Große Wachstumschancen
Im US-Mobilfunk spielt die Musik

Die multimilliardenschwere Übernahme des fünftgrößten US-Mobilfunkers Alltel zeigt, dass der Handymarkt in Übersee größere Chancen bietet als der europäische. Jetzt zahlt sich für die Deutsche Telekom aus, dass sie schon seit Jahren mit T-Mobile in Amerika aktiv ist.

NEW YORK. Auf den ersten Blick ist die Übernahme des US-Mobilfunkers Alltel ein typischer Fall für die Private-Equity-Branche. Mit seinem relativ geringen Schuldenstand und einem hohen Cash-Flow ist das Unternehmen aus Arkansas ein idealer Kandidat für eine weitgehend auf Kredit finanzierte Transaktion. Der hohe Kaufpreis von mehr als 27 Mrd. Dollar zeigt jedoch, dass die privaten Finanzinvestoren in Alltel mehr als eine Buy-out-Routine sehen. Anders als in Europa ist der US-Mobilfunkmarkt in Amerika noch nicht gesättigt. Experten rechnen in Amerika in den kommenden Jahren noch mit zweistelligen Zuwachsraten und halten eine weitere Konsolidierung in der Branche für wahrscheinlich.

Neben privaten Finanzinvestoren sollen auch die größeren Konkurrenten auf dem Mobilfunkmarkt Interesse an Alltel bekundet haben. Insbesondere für Verizon war der Mobilfunker interessant. Beide Unternehmen sind bereits Partner. Verizon-Kunden telefonieren in Landstrichen über das Alltel-Netz, in denen Verizon keine eigenen Antennen aufgestellt hat. Beide Unternehmen nutzen zudem dieselbe Technik: den US-Standard CDMA.

Für Verizon hat jedoch Priorität, erst einmal die Mehrheit im eigenen Haus zu sichern. Der US-Konzern hält bislang nur 55 Prozent an der eigenen Mobilfunktochter Verizon Wireless. Der Rest gehört dem britischen Konzern Vodafone. Versuche, die Briten aus dem Joint Venture herauszukaufen, sind bisher gescheitert. Nachdem sich Vodafone jetzt jedoch stark in Indien engagiert hat, hoffen die Amerikaner auf eine neue Chance. Dafür benötigen sie jedoch das nötige Kleingeld und können offenbar nicht gleichzeitig knapp 30 Mrd. Dollar für die Übernahme eines US-Konkurrenten ausgeben.

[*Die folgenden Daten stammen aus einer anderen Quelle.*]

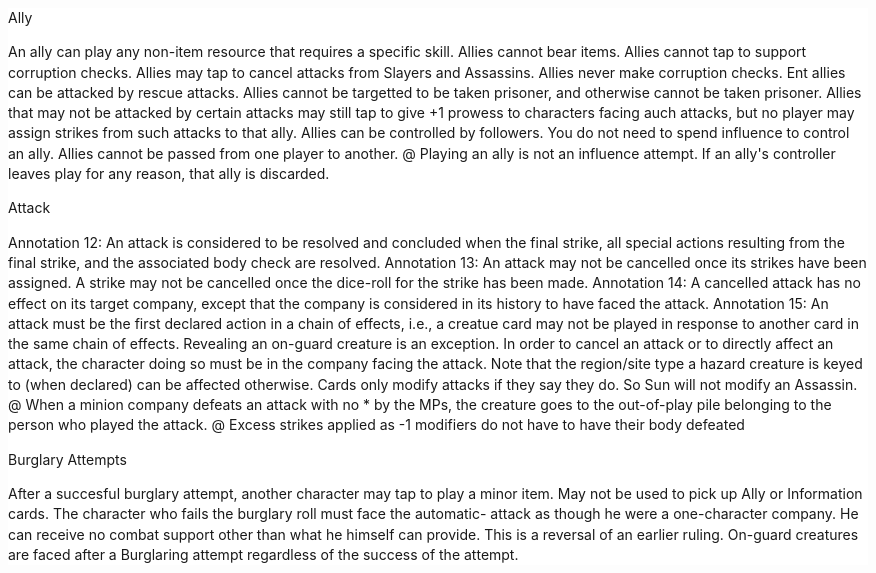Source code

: Ally


   An ally can play any non-item resource that requires a specific 
skill.
   Allies cannot bear items.
   Allies cannot tap to support corruption checks.
   Allies may tap to cancel attacks from Slayers and Assassins.
   Allies never make corruption checks.
   Ent allies can be attacked by rescue attacks.
   Allies cannot be targetted to be taken prisoner, and otherwise cannot 
be taken prisoner.
   Allies that may not be attacked by certain attacks may still tap to 
give +1 prowess to characters facing auch attacks, but no player may 
assign strikes from such attacks to that ally.
   Allies can be controlled by followers.
   You do not need to spend influence to control an ally.
   Allies cannot be passed from one player to another.
@   Playing an ally is not an influence attempt.
   If an ally's controller leaves play for any reason, that ally is 
discarded.


Attack


   Annotation 12: An attack is considered to be resolved and concluded 
when the final strike, all special actions resulting from the final 
strike, and the associated body check are resolved.
   Annotation 13: An attack may not be cancelled once its strikes have 
been assigned. A strike may not be cancelled once the dice-roll for the 
strike has been made.
   Annotation 14: A cancelled attack has no effect on its target 
company, except that the company is considered in its history to have 
faced the attack.
   Annotation 15: An attack must be the first declared action in a chain 
of effects, i.e., a creatue card may not be played in response to 
another card in the same chain of effects. Revealing an on-guard 
creature is an exception.
   In order to cancel an attack or to directly affect an attack, the 
character doing so must be in the company facing the attack. Note that 
the region/site type a hazard creature is keyed to (when declared) can 
be affected otherwise.
   Cards only modify attacks if they say they do.  So Sun will not 
modify an Assassin.
@   When a minion company defeats an attack with no * by the MPs, the 
creature goes to the out-of-play pile belonging to the person who played 
the attack.
@   Excess strikes applied as -1 modifiers do not have to have their 
body defeated


Burglary Attempts


   After a succesful burglary attempt, another character may tap to play 
a minor item.
   May not be used to pick up Ally or Information cards.
   The character who fails the burglary roll must face the automatic-
attack as though he were a one-character company. He can receive no 
combat support other than what he himself can provide. This is a 
reversal of an earlier ruling.
   On-guard creatures are faced after a Burglaring attempt regardless of 
the success of the attempt.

Alltel ist die Nummer fünf auf dem amerikanischen Markt. Seine rund zwölf Millionen Kunden leben vor allem im Mittleren Westen, den westlichen Bundesstaaten und im Süden der USA. Das 1943 gegründete Unternehmen bietet seit 1985 Mobilfunkdienste an und hat sich im vergangenen Jahr von seinem Festnetzgeschäft getrennt. Mit einem Jahresumsatz von zuletzt 7,8 Mrd. Dollar erwirtschaftete Alltel einen Reingewinn von 1,1 Mrd. Dollar.

Damit ist das Unternehmen kaum stark genug, um allein die notwendigen Investitionen für die Modernisierung der Mobilfunknetze zu stemmen. So wird der Regulierer, die Federal Communications Commission (FCC), demnächst neue Spektren für Breitband-Mobilfunknetze versteigern. Über diese drahtlosen Datenautobahnen können dann die Kunden nicht nur telefonieren, sondern auch ihre E-Mails abrufen, im Internet surfen, Musik herunterladen oder ihre Lieblings-TV-Show ansehen – und das alles in Höchstgeschwindigkeit. Symbol für das neue Mobilfunkzeitalter ist das iPhone von Apple, das im Juni auf den amerikanischen Markt kommen und ein Alleskönner sein soll.